** Required action **
Repeat the records below verbatim, and do not copy their pictures.

★ ★ ★ ★

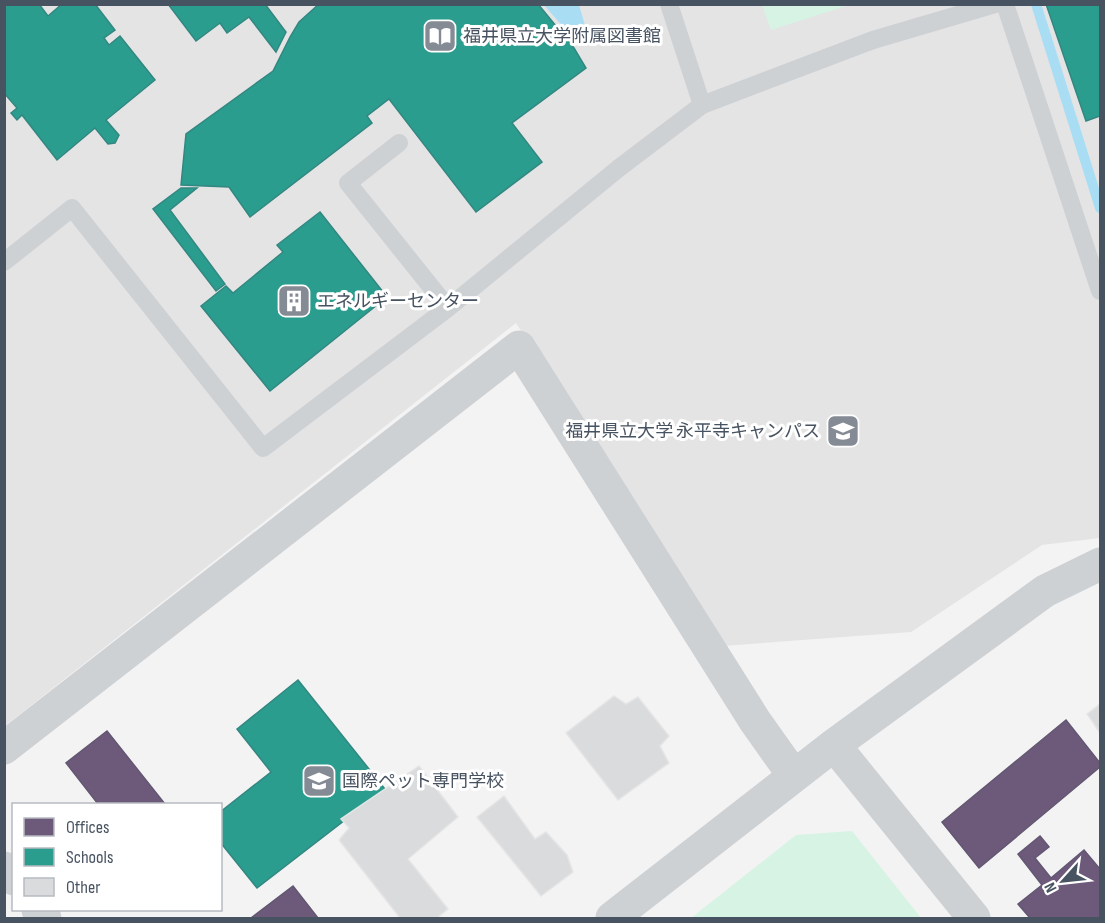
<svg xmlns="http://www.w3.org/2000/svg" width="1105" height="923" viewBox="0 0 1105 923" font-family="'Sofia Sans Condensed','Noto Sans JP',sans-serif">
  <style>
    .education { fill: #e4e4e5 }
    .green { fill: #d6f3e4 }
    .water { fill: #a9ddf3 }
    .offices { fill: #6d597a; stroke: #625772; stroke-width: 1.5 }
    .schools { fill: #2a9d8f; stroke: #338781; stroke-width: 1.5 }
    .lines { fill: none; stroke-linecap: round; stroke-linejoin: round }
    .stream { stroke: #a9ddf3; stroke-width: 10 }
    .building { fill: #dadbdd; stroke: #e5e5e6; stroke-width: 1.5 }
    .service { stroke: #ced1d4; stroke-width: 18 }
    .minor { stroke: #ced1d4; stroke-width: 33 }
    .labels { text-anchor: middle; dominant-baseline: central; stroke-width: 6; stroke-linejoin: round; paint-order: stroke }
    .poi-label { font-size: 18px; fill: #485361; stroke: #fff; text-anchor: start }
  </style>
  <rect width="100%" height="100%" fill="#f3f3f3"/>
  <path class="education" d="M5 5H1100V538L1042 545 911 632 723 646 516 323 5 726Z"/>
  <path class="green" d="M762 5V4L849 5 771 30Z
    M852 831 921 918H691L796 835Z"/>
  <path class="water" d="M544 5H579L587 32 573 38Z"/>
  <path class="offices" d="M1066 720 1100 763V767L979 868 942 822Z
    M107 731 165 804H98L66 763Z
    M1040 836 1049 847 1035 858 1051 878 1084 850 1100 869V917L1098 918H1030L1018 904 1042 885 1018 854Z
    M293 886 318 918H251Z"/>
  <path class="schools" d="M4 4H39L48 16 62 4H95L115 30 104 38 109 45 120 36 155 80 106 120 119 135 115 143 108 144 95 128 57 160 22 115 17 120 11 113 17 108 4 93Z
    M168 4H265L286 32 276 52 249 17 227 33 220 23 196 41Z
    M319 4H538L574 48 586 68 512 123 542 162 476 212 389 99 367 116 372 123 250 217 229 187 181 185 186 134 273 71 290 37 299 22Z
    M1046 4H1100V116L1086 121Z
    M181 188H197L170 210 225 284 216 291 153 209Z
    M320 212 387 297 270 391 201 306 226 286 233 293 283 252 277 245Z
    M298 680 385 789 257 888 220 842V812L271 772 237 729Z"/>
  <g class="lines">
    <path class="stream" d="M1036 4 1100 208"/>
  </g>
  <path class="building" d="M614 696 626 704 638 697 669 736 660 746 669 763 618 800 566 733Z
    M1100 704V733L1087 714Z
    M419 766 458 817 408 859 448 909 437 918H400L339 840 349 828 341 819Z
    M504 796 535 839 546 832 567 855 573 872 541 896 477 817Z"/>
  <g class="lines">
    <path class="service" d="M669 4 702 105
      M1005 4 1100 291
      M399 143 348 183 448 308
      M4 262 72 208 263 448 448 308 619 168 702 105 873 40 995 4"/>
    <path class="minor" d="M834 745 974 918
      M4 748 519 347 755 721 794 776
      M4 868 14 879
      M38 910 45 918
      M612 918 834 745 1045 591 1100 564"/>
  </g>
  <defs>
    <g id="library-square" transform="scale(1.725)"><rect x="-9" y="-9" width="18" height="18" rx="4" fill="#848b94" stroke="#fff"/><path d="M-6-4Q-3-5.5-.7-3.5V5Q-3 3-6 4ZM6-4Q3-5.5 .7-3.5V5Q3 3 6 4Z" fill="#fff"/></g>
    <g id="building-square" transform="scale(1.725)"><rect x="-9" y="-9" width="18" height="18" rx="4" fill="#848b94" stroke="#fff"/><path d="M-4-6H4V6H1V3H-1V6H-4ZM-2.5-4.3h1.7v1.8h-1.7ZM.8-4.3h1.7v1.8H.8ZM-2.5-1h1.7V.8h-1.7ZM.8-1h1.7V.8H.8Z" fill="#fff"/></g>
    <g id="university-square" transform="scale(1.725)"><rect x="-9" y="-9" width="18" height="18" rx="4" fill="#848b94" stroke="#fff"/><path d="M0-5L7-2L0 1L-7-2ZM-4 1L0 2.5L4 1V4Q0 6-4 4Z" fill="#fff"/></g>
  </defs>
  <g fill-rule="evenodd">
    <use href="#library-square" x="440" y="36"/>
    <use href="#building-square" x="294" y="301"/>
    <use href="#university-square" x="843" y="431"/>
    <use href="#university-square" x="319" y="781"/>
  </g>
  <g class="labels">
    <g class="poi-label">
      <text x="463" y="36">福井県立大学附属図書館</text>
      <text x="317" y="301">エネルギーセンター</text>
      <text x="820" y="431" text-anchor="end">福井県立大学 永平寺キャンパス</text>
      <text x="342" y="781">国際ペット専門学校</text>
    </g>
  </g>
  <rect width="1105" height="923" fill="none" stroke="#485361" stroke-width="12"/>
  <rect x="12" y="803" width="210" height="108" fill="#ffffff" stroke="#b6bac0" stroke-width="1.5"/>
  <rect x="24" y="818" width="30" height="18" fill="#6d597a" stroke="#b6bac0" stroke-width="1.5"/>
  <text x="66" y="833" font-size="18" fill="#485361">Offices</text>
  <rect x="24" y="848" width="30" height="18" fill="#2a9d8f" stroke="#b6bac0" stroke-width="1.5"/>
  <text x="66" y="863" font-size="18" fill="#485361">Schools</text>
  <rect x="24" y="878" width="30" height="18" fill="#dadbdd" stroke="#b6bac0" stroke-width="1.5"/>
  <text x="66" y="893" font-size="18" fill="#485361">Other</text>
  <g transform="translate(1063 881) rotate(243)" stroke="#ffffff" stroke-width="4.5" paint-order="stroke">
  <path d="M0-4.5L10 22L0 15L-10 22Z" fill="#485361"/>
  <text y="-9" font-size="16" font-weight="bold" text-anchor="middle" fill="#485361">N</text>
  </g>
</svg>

★ ★ ★ ★

** Solution for this task **
<svg xmlns="http://www.w3.org/2000/svg" width="1105" height="923" viewBox="0 0 1105 923" font-family="'Sofia Sans Condensed','Noto Sans JP',sans-serif">
  <style>
    .education { fill: #e4e4e5 }
    .green { fill: #d6f3e4 }
    .water { fill: #a9ddf3 }
    .offices { fill: #6d597a; stroke: #625772; stroke-width: 1.5 }
    .schools { fill: #2a9d8f; stroke: #338781; stroke-width: 1.5 }
    .lines { fill: none; stroke-linecap: round; stroke-linejoin: round }
    .stream { stroke: #a9ddf3; stroke-width: 10 }
    .building { fill: #dadbdd; stroke: #e5e5e6; stroke-width: 1.5 }
    .service { stroke: #ced1d4; stroke-width: 18 }
    .minor { stroke: #ced1d4; stroke-width: 33 }
    .labels { text-anchor: middle; dominant-baseline: central; stroke-width: 6; stroke-linejoin: round; paint-order: stroke }
    .poi-label { font-size: 18px; fill: #485361; stroke: #fff; text-anchor: start }
  </style>
  <rect width="100%" height="100%" fill="#f3f3f3"/>
  <path class="education" d="M5 5H1100V538L1042 545 911 632 723 646 516 323 5 726Z"/>
  <path class="green" d="M762 5V4L849 5 771 30Z
    M852 831 921 918H691L796 835Z"/>
  <path class="water" d="M544 5H579L587 32 573 38Z"/>
  <path class="offices" d="M1066 720 1100 763V767L979 868 942 822Z
    M107 731 165 804H98L66 763Z
    M1040 836 1049 847 1035 858 1051 878 1084 850 1100 869V917L1098 918H1030L1018 904 1042 885 1018 854Z
    M293 886 318 918H251Z"/>
  <path class="schools" d="M4 4H39L48 16 62 4H95L115 30 104 38 109 45 120 36 155 80 106 120 119 135 115 143 108 144 95 128 57 160 22 115 17 120 11 113 17 108 4 93Z
    M168 4H265L286 32 276 52 249 17 227 33 220 23 196 41Z
    M319 4H538L574 48 586 68 512 123 542 162 476 212 389 99 367 116 372 123 250 217 229 187 181 185 186 134 273 71 290 37 299 22Z
    M1046 4H1100V116L1086 121Z
    M181 188H197L170 210 225 284 216 291 153 209Z
    M320 212 387 297 270 391 201 306 226 286 233 293 283 252 277 245Z
    M298 680 385 789 257 888 220 842V812L271 772 237 729Z"/>
  <g class="lines">
    <path class="stream" d="M1036 4 1100 208"/>
  </g>
  <path class="building" d="M614 696 626 704 638 697 669 736 660 746 669 763 618 800 566 733Z
    M1100 704V733L1087 714Z
    M419 766 458 817 408 859 448 909 437 918H400L339 840 349 828 341 819Z
    M504 796 535 839 546 832 567 855 573 872 541 896 477 817Z"/>
  <g class="lines">
    <path class="service" d="M669 4 702 105
      M1005 4 1100 291
      M399 143 348 183 448 308
      M4 262 72 208 263 448 448 308 619 168 702 105 873 40 995 4"/>
    <path class="minor" d="M834 745 974 918
      M4 748 519 347 755 721 794 776
      M4 868 14 879
      M38 910 45 918
      M612 918 834 745 1045 591 1100 564"/>
  </g>
  <defs>
    <g id="library-square" transform="scale(1.725)"><rect x="-9" y="-9" width="18" height="18" rx="4" fill="#848b94" stroke="#fff"/><path d="M-6-4Q-3-5.5-.7-3.5V5Q-3 3-6 4ZM6-4Q3-5.5 .7-3.5V5Q3 3 6 4Z" fill="#fff"/></g>
    <g id="building-square" transform="scale(1.725)"><rect x="-9" y="-9" width="18" height="18" rx="4" fill="#848b94" stroke="#fff"/><path d="M-4-6H4V6H1V3H-1V6H-4ZM-2.5-4.3h1.7v1.8h-1.7ZM.8-4.3h1.7v1.8H.8ZM-2.5-1h1.7V.8h-1.7ZM.8-1h1.7V.8H.8Z" fill="#fff"/></g>
    <g id="university-square" transform="scale(1.725)"><rect x="-9" y="-9" width="18" height="18" rx="4" fill="#848b94" stroke="#fff"/><path d="M0-5L7-2L0 1L-7-2ZM-4 1L0 2.5L4 1V4Q0 6-4 4Z" fill="#fff"/></g>
  </defs>
  <g fill-rule="evenodd">
    <use href="#library-square" x="440" y="36"/>
    <use href="#building-square" x="294" y="301"/>
    <use href="#university-square" x="843" y="431"/>
    <use href="#university-square" x="319" y="781"/>
  </g>
  <g class="labels">
    <g class="poi-label">
      <text x="463" y="36">福井県立大学附属図書館</text>
      <text x="317" y="301">エネルギーセンター</text>
      <text x="820" y="431" text-anchor="end">福井県立大学 永平寺キャンパス</text>
      <text x="342" y="781">国際ペット専門学校</text>
    </g>
  </g>
  <rect width="1105" height="923" fill="none" stroke="#485361" stroke-width="12"/>
  <rect x="12" y="803" width="210" height="108" fill="#ffffff" stroke="#b6bac0" stroke-width="1.5"/>
  <rect x="24" y="818" width="30" height="18" fill="#6d597a" stroke="#b6bac0" stroke-width="1.5"/>
  <text x="66" y="833" font-size="18" fill="#485361">Offices</text>
  <rect x="24" y="848" width="30" height="18" fill="#2a9d8f" stroke="#b6bac0" stroke-width="1.5"/>
  <text x="66" y="863" font-size="18" fill="#485361">Schools</text>
  <rect x="24" y="878" width="30" height="18" fill="#dadbdd" stroke="#b6bac0" stroke-width="1.5"/>
  <text x="66" y="893" font-size="18" fill="#485361">Other</text>
  <g transform="translate(1063 881) rotate(243)" stroke="#ffffff" stroke-width="4.5" paint-order="stroke">
  <path d="M0-4.5L10 22L0 15L-10 22Z" fill="#485361"/>
  <text y="-9" font-size="16" font-weight="bold" text-anchor="middle" fill="#485361">N</text>
  </g>
</svg>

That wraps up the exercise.